Written instruction A:
In the post on talking about money, for how long has Joan's husband been losing money in the stock market?
Written instruction B:
Copy the passage from the post on talking about money between "Talk about money." and "asking stupid questions.", inclusive.

Document extract:
---+---
Talk about money. Talk about it often.

I cannot stress enough that in a relationship, even if you don’t handle the investments on a daily basis or are very interested in it, learn at least the basics so you can ask informed questions. And to NOT feel like you’re asking stupid questions.

And that question probably has already been asked before by SOMEONE before, so don’t feel bad.

Sadly, it’s mostly women who are in the dark about the family finances, but it can go the other way as well as demonstrated by Ex and I.

This article really showcases why talking about money makes sense, and why you need to talk about these things up front and have it be clear from the beginning. — NEW YORK (Money) — Question: My husband and I work for a high-tech company, but we don’t have much in savings. My husband has been borrowing money to put into the stock market, but he has lost money for the past two years. I don’t think we should be doing this, but he says we need to take risks. What do you think? – Joan, Phoenix, AZ

Answer: First of all I think your husband needs to listen to you more. He’s right in saying that you have to take some risks if want to build wealth. But we’re talking about prudent risks. Risks that are very likely to pay off, like saving money on a regular basis, investing it in a diversified portfolio that includes both stocks and bonds and then riding out short-term drops in the markets so you can enjoy the long-term upside that the financial markets can offer.

But what your husband is doing is really more like speculation in my opinion. He’s gambling that he’ll be able to create wealth out of thin air by earning more on the money he borrows than he pays in interest to get that money.
---+---
Records in a dataset

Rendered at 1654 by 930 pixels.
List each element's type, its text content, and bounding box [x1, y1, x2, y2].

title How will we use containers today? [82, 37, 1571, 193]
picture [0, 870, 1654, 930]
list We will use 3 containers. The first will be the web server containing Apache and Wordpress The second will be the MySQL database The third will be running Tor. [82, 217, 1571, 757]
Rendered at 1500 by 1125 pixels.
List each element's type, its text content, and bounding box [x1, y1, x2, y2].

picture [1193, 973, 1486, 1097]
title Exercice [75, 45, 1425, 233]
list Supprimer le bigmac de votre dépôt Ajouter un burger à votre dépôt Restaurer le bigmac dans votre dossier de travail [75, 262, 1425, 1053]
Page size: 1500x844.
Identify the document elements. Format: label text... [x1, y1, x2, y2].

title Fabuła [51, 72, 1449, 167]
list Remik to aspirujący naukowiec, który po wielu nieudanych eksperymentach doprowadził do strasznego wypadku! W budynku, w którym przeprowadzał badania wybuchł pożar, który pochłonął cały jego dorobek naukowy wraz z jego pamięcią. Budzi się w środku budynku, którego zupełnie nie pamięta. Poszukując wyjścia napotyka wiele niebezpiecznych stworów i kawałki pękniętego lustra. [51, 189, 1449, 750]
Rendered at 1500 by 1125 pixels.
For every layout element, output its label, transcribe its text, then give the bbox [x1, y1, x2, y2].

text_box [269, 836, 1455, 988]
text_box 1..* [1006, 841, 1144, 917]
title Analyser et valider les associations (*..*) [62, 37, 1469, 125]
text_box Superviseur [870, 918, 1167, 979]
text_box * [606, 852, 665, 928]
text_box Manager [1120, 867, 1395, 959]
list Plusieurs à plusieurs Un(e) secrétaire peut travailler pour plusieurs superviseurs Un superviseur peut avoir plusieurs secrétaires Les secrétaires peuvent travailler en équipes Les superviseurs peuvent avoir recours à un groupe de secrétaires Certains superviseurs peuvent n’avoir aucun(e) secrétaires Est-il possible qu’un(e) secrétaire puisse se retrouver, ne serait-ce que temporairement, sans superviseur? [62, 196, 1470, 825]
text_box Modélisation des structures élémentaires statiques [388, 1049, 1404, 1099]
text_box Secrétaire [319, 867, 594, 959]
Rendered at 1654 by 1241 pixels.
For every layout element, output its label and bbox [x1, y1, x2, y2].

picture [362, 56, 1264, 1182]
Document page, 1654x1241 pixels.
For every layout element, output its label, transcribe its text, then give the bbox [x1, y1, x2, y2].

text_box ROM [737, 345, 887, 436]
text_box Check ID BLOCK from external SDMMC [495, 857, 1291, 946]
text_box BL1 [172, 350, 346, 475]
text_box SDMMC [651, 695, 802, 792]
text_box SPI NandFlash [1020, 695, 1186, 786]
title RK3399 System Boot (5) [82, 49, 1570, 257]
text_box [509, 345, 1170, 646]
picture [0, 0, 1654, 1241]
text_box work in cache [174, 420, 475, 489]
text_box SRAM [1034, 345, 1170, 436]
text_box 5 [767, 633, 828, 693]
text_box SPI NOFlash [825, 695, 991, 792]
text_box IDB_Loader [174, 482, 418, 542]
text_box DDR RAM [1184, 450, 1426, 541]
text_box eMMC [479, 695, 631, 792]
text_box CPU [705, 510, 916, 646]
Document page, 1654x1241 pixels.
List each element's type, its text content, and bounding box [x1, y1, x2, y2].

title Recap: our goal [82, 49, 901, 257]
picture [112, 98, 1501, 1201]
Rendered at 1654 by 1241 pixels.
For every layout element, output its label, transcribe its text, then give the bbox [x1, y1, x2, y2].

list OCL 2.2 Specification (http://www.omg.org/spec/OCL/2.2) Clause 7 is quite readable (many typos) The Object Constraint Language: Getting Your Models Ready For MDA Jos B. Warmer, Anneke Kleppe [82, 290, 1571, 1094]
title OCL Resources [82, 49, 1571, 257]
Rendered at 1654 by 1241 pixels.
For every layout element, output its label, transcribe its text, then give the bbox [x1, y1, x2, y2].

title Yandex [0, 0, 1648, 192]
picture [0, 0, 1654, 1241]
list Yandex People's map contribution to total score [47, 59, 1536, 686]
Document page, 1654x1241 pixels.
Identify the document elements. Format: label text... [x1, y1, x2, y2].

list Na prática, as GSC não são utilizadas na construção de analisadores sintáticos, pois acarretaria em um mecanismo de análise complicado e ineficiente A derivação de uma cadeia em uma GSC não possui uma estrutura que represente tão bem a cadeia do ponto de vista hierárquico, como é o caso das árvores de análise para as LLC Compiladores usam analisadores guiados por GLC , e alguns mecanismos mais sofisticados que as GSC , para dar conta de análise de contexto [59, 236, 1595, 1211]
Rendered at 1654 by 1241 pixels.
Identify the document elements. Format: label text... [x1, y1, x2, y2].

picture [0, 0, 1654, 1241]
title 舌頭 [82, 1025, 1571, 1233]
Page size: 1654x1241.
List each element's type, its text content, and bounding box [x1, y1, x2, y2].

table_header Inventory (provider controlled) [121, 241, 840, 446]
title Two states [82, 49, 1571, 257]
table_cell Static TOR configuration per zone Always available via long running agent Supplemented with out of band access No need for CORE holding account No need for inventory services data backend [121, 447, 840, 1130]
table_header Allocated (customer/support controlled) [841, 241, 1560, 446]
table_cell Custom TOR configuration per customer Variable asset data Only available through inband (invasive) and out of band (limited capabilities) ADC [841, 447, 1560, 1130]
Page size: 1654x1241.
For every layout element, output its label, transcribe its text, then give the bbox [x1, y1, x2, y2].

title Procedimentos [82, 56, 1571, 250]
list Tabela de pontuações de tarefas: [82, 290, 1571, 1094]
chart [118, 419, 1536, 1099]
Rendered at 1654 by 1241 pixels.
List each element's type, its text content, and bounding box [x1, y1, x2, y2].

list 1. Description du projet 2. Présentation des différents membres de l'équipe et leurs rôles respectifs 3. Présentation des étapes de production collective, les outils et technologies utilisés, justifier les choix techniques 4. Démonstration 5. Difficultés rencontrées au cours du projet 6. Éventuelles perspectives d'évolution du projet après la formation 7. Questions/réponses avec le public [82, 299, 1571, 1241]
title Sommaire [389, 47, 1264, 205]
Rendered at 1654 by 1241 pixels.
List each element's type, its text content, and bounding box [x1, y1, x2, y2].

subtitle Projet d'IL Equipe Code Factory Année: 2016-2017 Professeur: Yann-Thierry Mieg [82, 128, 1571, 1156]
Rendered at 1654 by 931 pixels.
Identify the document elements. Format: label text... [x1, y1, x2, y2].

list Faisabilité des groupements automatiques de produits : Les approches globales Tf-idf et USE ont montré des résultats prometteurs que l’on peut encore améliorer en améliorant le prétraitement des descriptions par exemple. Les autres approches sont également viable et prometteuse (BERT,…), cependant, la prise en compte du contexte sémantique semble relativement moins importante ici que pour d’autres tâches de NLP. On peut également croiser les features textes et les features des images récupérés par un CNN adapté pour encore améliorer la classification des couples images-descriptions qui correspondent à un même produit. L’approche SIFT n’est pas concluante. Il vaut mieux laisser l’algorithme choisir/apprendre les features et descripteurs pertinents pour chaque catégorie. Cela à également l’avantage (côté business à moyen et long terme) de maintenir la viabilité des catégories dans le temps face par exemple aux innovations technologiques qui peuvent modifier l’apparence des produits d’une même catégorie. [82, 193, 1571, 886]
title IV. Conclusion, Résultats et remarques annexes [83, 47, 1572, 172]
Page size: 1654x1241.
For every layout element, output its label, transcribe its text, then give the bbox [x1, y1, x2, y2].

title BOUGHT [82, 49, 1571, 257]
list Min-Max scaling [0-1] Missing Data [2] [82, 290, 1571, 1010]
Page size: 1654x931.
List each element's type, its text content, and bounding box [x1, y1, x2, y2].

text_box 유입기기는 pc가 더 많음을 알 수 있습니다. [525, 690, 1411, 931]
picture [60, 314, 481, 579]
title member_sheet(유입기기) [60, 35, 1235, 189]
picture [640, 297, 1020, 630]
---+---
Full solution A:
For the past two years.

Full solution B:
Talk about money. Talk about it often.

I cannot stress enough that in a relationship, even if you don’t handle the investments on a daily basis or are very interested in it, learn at least the basics so you can ask informed questions. And to NOT feel like you’re asking stupid questions.